Mitte November zogen Drosseltrupps durch: an einem Tag ca. 45 Wacholderdrosseln und ca. 20 Rotdrosseln. Wacholderdrosseln können fast den ganzen Winter über beobachtet werden. Auffällig ist ihr scheckiges Rückengefieder (grauer Kopf und Bürzel, brauner Rücken, schwarzer Schwanz), das gegen die gescheckte Brust und den hellen Bauch kontrastiert, und ihre schnarrenden Rufe (tschak-tschak-tschak), die etwas an Elsternrufe erinnern. Sie suchen in Beerensträuchern, Obstgärten und auf dem Boden nach Winternahrung.

 

Unsere größte und farbigste Drosselart: Die Wacholderdrossel. Foto: brodowski-fotografie (Link zum Artikel bei www.brodowski-fotografie.de durch Klick aufs Foto)

 

 

Perfekt getarnt: Die Große Rohrdommel.
Foto: B. Walter

Ganz hoher Besuch gab sich am 8. Dezember die Ehre: Eine Große Rohrdommel ließ sich ausgiebig am Großen Schönungsteich beobachten und vertraute auf ihre exzellente Tarnung. Wenn sie mit lang gestrecktem Hals im Röhricht mit den Halmen schwankt, muss man schon sehr genau hinschauen, um sie zu entdecken.
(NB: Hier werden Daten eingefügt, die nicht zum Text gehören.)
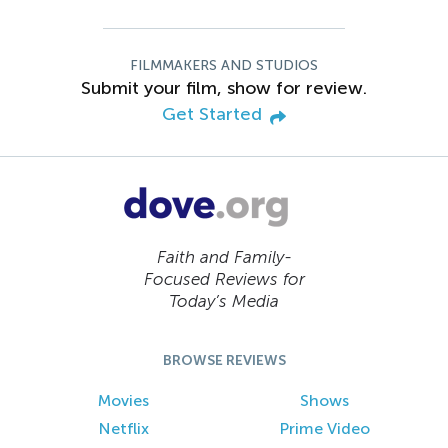
FILMMAKERS AND STUDIOS
Submit your film, show for review.
Get Started
Faith and Family-
Focused Reviews for
Today’s Media
BROWSE REVIEWS
Movies
Shows
Netflix
Prime Video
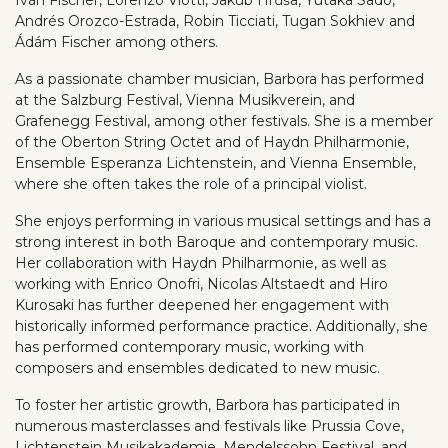
Andrés Orozco-Estrada, Robin Ticciati, Tugan Sokhiev and
Ádám Fischer among others.
As a passionate chamber musician, Barbora has performed
at the Salzburg Festival, Vienna Musikverein, and
Grafenegg Festival, among other festivals. She is a member
of the Oberton String Octet and of Haydn Philharmonie,
Ensemble Esperanza Lichtenstein, and Vienna Ensemble,
where she often takes the role of a principal violist.
She enjoys performing in various musical settings and has a
strong interest in both Baroque and contemporary music.
Her collaboration with Haydn Philharmonie, as well as
working with Enrico Onofri, Nicolas Altstaedt and Hiro
Kurosaki has further deepened her engagement with
historically informed performance practice. Additionally, she
has performed contemporary music, working with
composers and ensembles dedicated to new music.
To foster her artistic growth, Barbora has participated in
numerous masterclasses and festivals like Prussia Cove,
Lichtenstein Musikakademie, Mendelssohn Festival, and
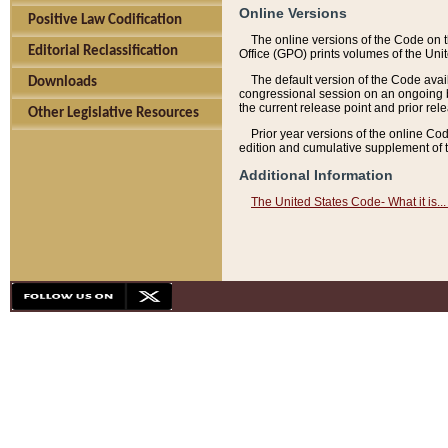
Online Versions
Positive Law Codification
The online versions of the Code on 
Editorial Reclassification
Office (GPO) prints volumes of the Uni
The default version of the Code avai
Downloads
congressional session on an ongoing ba
the current release point and prior rel
Other Legislative Resources
Prior year versions of the online Co
edition and cumulative supplement of t
Additional Information
The United States Code- What it is... 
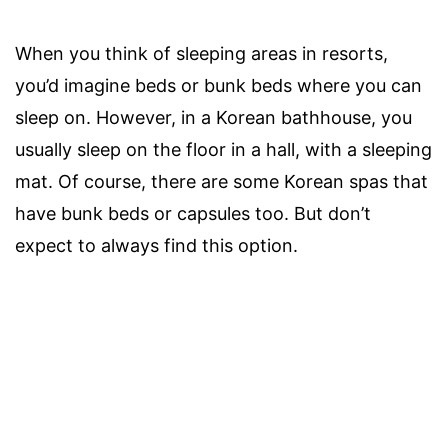
When you think of sleeping areas in resorts,
you’d imagine beds or bunk beds where you can
sleep on. However, in a Korean bathhouse, you
usually sleep on the floor in a hall, with a sleeping
mat. Of course, there are some Korean spas that
have bunk beds or capsules too. But don’t
expect to always find this option.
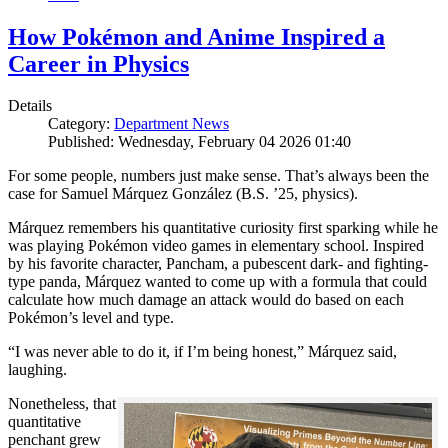
How Pokémon and Anime Inspired a
Career in Physics
Details
Category:
Department News
Published: Wednesday, February 04 2026 01:40
For some people, numbers just make sense. That’s always been the
case for Samuel Márquez González (B.S. ’25, physics).
Márquez remembers his quantitative curiosity first sparking while he
was playing Pokémon video games in elementary school. Inspired
by his favorite character, Pancham, a pubescent dark- and fighting-
type panda, Márquez wanted to come up with a formula that could
calculate how much damage an attack would do based on each
Pokémon’s level and type.
“I was never able to do it, if I’m being honest,” Márquez said,
laughing.
Nonetheless, that
quantitative
penchant grew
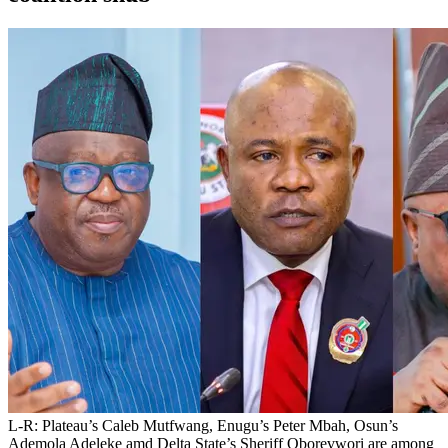
L-R: Plateau’s Caleb Mutfwang, Enugu’s Peter Mbah, Osun’s
Ademola Adeleke amd Delta State’s Sheriff Oborevwori are among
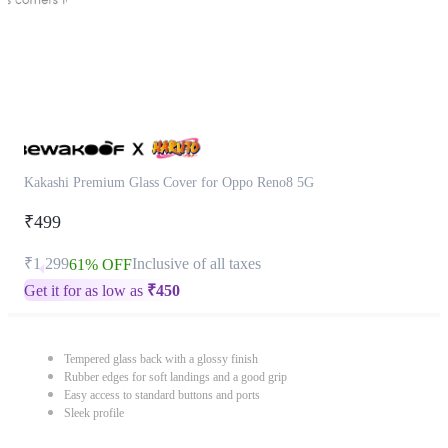
Kakashi Premium Glass Cover for Oppo Reno8 5G
₹499
₹1,299
Inclusive of all taxes
61% OFF
Get it for as low as
₹
450
Tempered glass back with a glossy finish
Rubber edges for soft landings and a good grip
Easy access to standard buttons and ports
Sleek profile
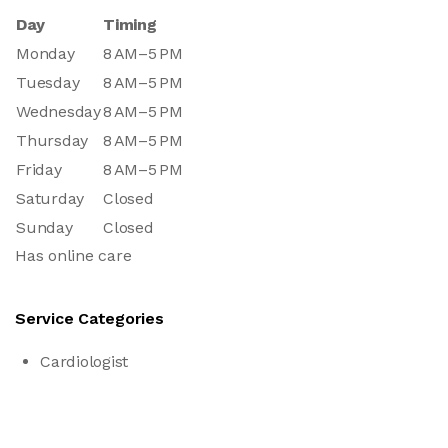
Day
Timing
Monday
8 AM–5 PM
Tuesday
8 AM–5 PM
Wednesday
8 AM–5 PM
Thursday
8 AM–5 PM
Friday
8 AM–5 PM
Saturday
Closed
Sunday
Closed
Has online care
Service Categories
Cardiologist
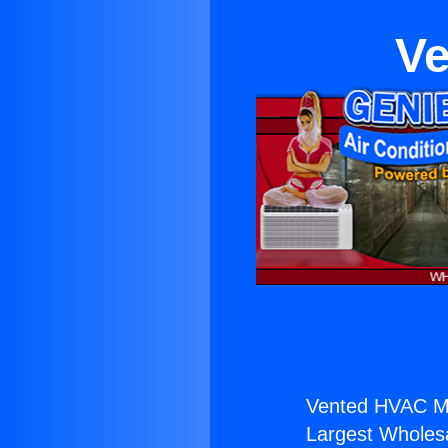
Ve
Vented HVAC Min
Largest Wholesal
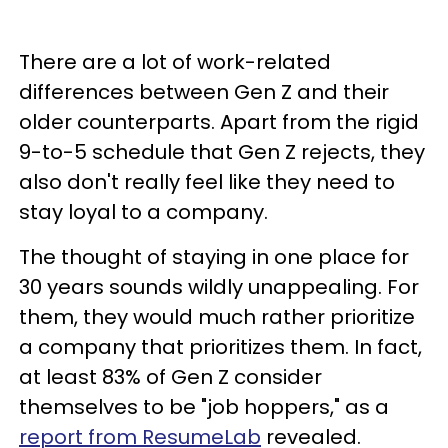
There are a lot of work-related
differences between Gen Z and their
older counterparts. Apart from the rigid
9-to-5 schedule that Gen Z rejects, they
also don't really feel like they need to
stay loyal to a company.
The thought of staying in one place for
30 years sounds wildly unappealing. For
them, they would much rather prioritize
a company that prioritizes them. In fact,
at least 83% of Gen Z consider
themselves to be "job hoppers," as a
report from ResumeLab
revealed.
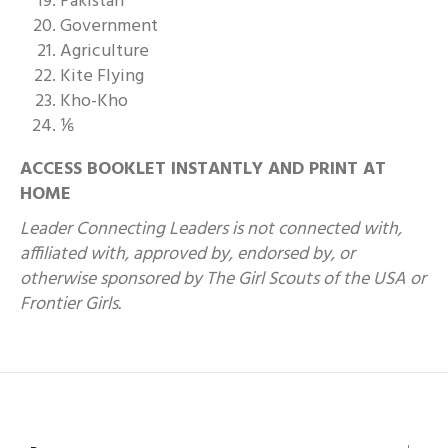
Pakistan
Government
Agriculture
Kite Flying
Kho-Kho
⅙
ACCESS BOOKLET INSTANTLY AND PRINT AT
HOME
Leader Connecting Leaders is not connected with,
affiliated with, approved by, endorsed by, or
otherwise sponsored by The Girl Scouts of the USA or
Frontier Girls.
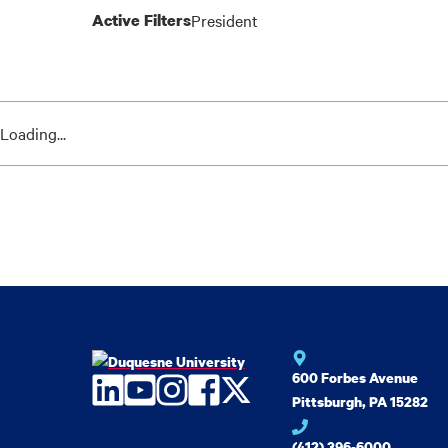
Active Filters
President
News
results
Loading...
600 Forbes Avenue
LinkedIn
YouTube
Instagram
Facebook
Twitter
Pittsburgh, PA 15282
(412) 396-6000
Die Rohrdommel bewohnt ausgedehnte Schilfröhrichte und ist an diesen Lebensraum ausgezeichnet angepasst. Der in NRW fast ausgestorbene Reihervogel ist ein äußerst seltener Gast in den Rieselfeldern und wurde erst zweimal beobachtet. Immerhin gefiel es ihm in diesem Jahr so gut, dass er mindestens 2 Tage blieb (vielleicht auch länger? Bei der guten Tarnung weiß das niemand ganz genau!).